Pagliarini descendió a la entrada del edificio, firmó, cogió el sobre y volvió a subir a su piso.

El remitente era el Tribunal de Bolonia.

Objeto: aviso de comparecencia.

Abrió el sobre y descubrió que debería presentarse dentro de dos semanas exactas a las diez y que, si no lograba encontrar un abogado defensor, le sería suministrado uno de oficio.

Dejó la carta sobre la mesita del salón, después marcó el número de su abogado defensor.

“Mantente en calma y verás como saldremos adelante.”

El abogado sabía ya toda la historia, ya que se la había contado por teléfono el mismo Pagliarini al día siguiente de ocurrido el accidente.

Me condenarán, había dicho, no puedo zafarme de ninguna manera.

El abogado había intentado, también esta vez, tranquilizar a su cliente diciéndole que encontrarían algo que lo ayudaría por lo menos a conseguir una pena reducida, e incluso a pagar sólo una multa. Aunque se daba cuenta que no sería nada agradable de contar a los parientes de la víctima.

Lo conseguiremos, le había repetido el abogado, verás como lo conseguiremos.

Ahora lo descubrirían: ese día estaba a punto de llegar y Davide Pagliarini estaba muy preocupado, a pesar de las palabras de su abogado.

Quedaron para verse al día siguiente y hablar del asunto en privado.

Cuando Pagliarini y el abogado se vieron en la oficina de este último, la primera cosa que hicieron fue un resumen de lo ocurrido.

“Había salido de la discoteca. Cuando estaba en la carretera de circunvalación de Bolonia estaba eufórico, he presionado el pedal del acelerador a fondo, sin percatarme de la velocidad a la que iba. Cuando llegué a un cruce, donde estaba el semáforo en verde, golpee a un chaval que estaba atravesando la carretera en el paso de cebra.”

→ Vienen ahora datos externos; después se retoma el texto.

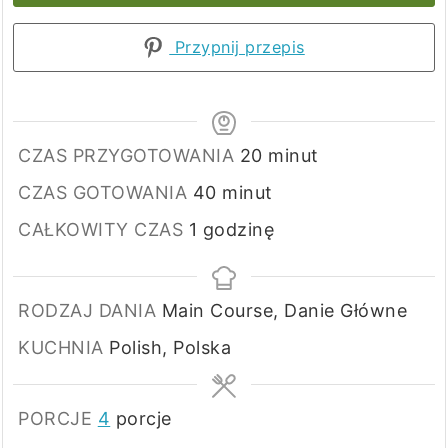
Przypnij przepis
minuty
CZAS PRZYGOTOWANIA
20
minut
minuty
CZAS GOTOWANIA
40
minut
godzina
CAŁKOWITY CZAS
1
godzinę
RODZAJ DANIA
Main Course, Danie Główne
KUCHNIA
Polish, Polska
PORCJE
4
porcje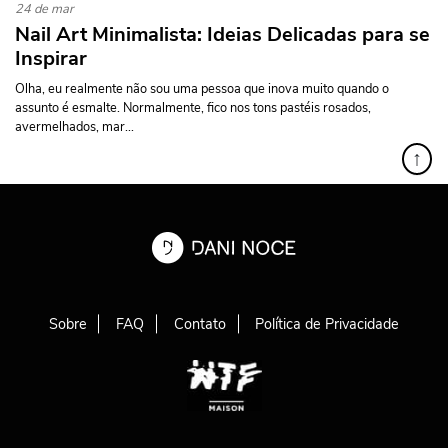
24 de mar
Nail Art Minimalista: Ideias Delicadas para se
Inspirar
Olha, eu realmente não sou uma pessoa que inova muito quando o
assunto é esmalte. Normalmente, fico nos tons pastéis rosados,
avermelhados, mar...
↑
Sobre
FAQ
Contato
Política de Privacidade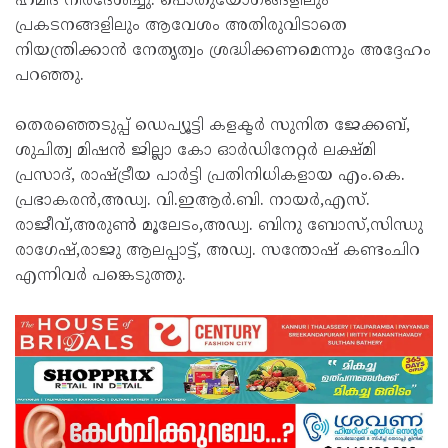
ഹമീദ് നിർദേശിച്ചു. പൊതുയോഗങ്ങളിലും
പ്രകടനങ്ങളിലും ആവേശം അതിരുവിടാതെ
നിയന്ത്രിക്കാൻ നേതൃത്വം ശ്രദ്ധിക്കണമെന്നും അദ്ദേഹം
പറഞ്ഞു.
തെരഞ്ഞെടുപ്പ് ഡെപ്യൂട്ടി കളക്ടർ സുനിത ജേക്കബ്,
ശുചിത്വ മിഷൻ ജില്ലാ കോ ഓർഡിനേറ്റർ ലക്ഷ്മി
പ്രസാദ്, രാഷ്ട്രീയ പാർട്ടി പ്രതിനിധികളായ എം.കെ.
പ്രഭാകരൻ,അഡ്വ. വി.ഇആർ.ബി. നായർ,എസ്.
രാജീവ്,അരുൺ മൂലേടം,അഡ്വ. ബിനു ബോസ്,സിന്ധു
രാഗേഷ്,രാജു ആലപ്പാട്ട്, അഡ്വ. സന്തോഷ് കണ്ടംചിറ
എന്നിവർ പങ്കെടുത്തു.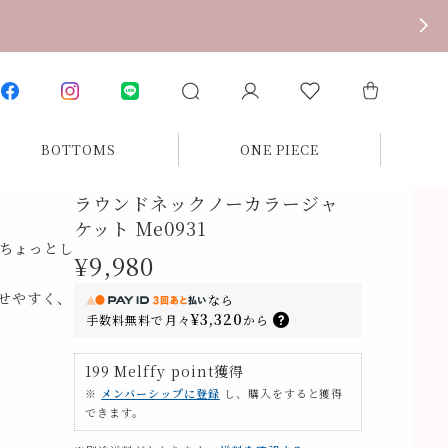
BOTTOMS
ONE PIECE
ラウンドネックノーカラージャ
ケット Me0931
ちょっとし
¥9,980
せやすく、
なら
¥3,320
手数料無料で
月々
から
199
Melffy point
獲得
※
メンバーシップに登録
し、購入をすると獲得
できます。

“Aquella persona estaba atravesando la carretera a pesar de saber que en aquel momento no habría debido hacerlo. El semáforo del peatón estaba en rojo, imagino.”

Pagliarini asintió, esperando que su recuerdo fuese real y no estuviese distorsionado por las drogas.

“Ahí está, ves, hemos encontrado un punto a nuestro favor.”

“De acuerdo,” dijo Pagliarini, “pero ¿qué hacemos con el hecho de que yo me hubiese puesto a conducir después de haber tomado una de aquellas malditas pastillas? ¡Maldita sea! No las había tomado nunca, me he dejado liar por el tipo de dentro, aquel que me la ha dado. Me ha dicho Verás cómo te sentirás mejor y yo me he dejado convencer.”

El abogado meditó durante un momento.

“La cuestión de la pastilla no le favorece”, dijo finalmente, “de todas formas conseguiremos salir de esta. Debe fiarse de mí.”

“¡Ojalá! ¿Qué debo hacer mientras tanto, estos días? ¿Algo en concreto? ¿Necesita una declaración mía?”

“Por ahora no. Contará todo en el tribunal. Intente permanecer tranquilo y verá como todo se resolverá.”

“Me fío de su experiencia.”

“Perfecto. Ahora vuelva a casa y relájese. Apareceré cuando sea necesario.”

“Se lo agradezco infinitamente.”

“De nada. Es mi trabajo.”

Después de despedirse el abogado comenzó a pensar en cómo llevar a cabo este caso en los tribunales, y Davide Pagliarini regresó a casa. Seguiría el consejo que le habían dado: relax absoluto hasta el día del juicio.